The U.S. is not in the business of acknowledging it made bad foreign policy, even though it has made spectacularly bad foreign policy during the Obama as well as Bush administrations.  The usual temptation is to blame incapable proxies and venal antagonists for crises exacerbated by the United States.  

For a useful illustration, I direct readers to the case of Libya, where the US & NATO destroyed the governing authority, handed the reins over to groups totally incapable of exercising power, and are now apparently backing a coup by an ineffectual strongman who just might make things right; the cavalcade of bloody disaster that is US policy in Syria; the botch in Ukraine; and, for that matter, the massacre and misery of Iraq.  And I almost forgot the disaster that the US-midwifed regime of South Sudan has become.  And how about Yemen?   

Either the US is rather maladroit practitioner of foreign policy, or failure is displaying an inexplicable bias for dogging American actions.
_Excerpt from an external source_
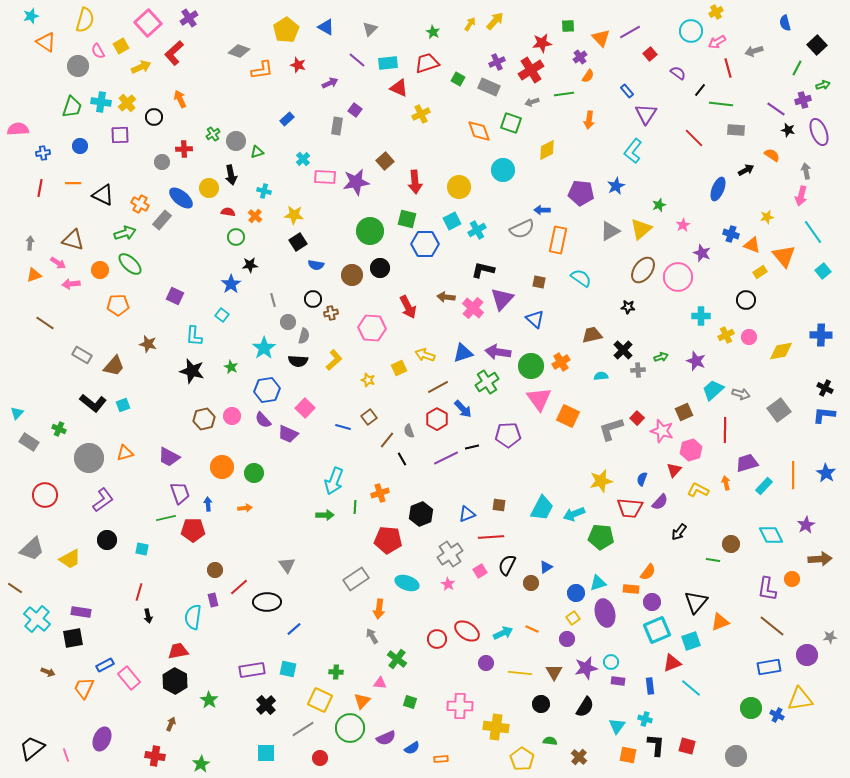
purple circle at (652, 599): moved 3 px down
For a classic specimen of US bewilderment at the pickle it’s in, I direct you to “China’s Grand Strategy Disaster” by Brad Glosserman of CSIS.  He is genuinely gobsmacked that the PRC cannot perceive the subtle genius of the pivot, which is so evident from the privileged perspective of the Washington Beltway.  Must be collective terror and/or insanity in the PRC ruling elite:

Why, then, does China stick to this course? Either no one in the upper echelons of the Chinese leadership sees the big picture—which is a very disturbing scenario—or no one in that leadership is prepared to question the wisdom of current policies, because the price of dissent is potentially too high. If true, that should be extremely worrying. That logic implies the momentum of current decisions cannot be diverted and confrontation, if not clashes, will follow.

There is only one convincing explanation for Chinese behavior: Beijing is trying to harvest a new source of energy to fuel its economy—capturing the power generated by Deng Xiaoping as he spins in his grave.

You know, I’m not sure a diagnosis of collective insanity in Zhongnanhai is really going to reassure President Obama that the pivot to Asia is the magic elixir for America’s “Pacific Century”.

There is, of course, another convincing explanation: that the PRC thinks it has enough regional clout to avoid catastrophic long term consequences from the transitory distaste of its neighbors and US for its policies, just as the United States feels it can shove its Ukraine policy down the throats of Germany and the EU.

For the US in Asia, I predict a choice off the confrontation/accommodation menu of “both and neither”, escalating but indecisive sanctions and military posturing, a mish-mash of soft power and hard power antagonism, i.e. an era of ugly and counterproductive muddling.  Maybe that’s the best we can hope for.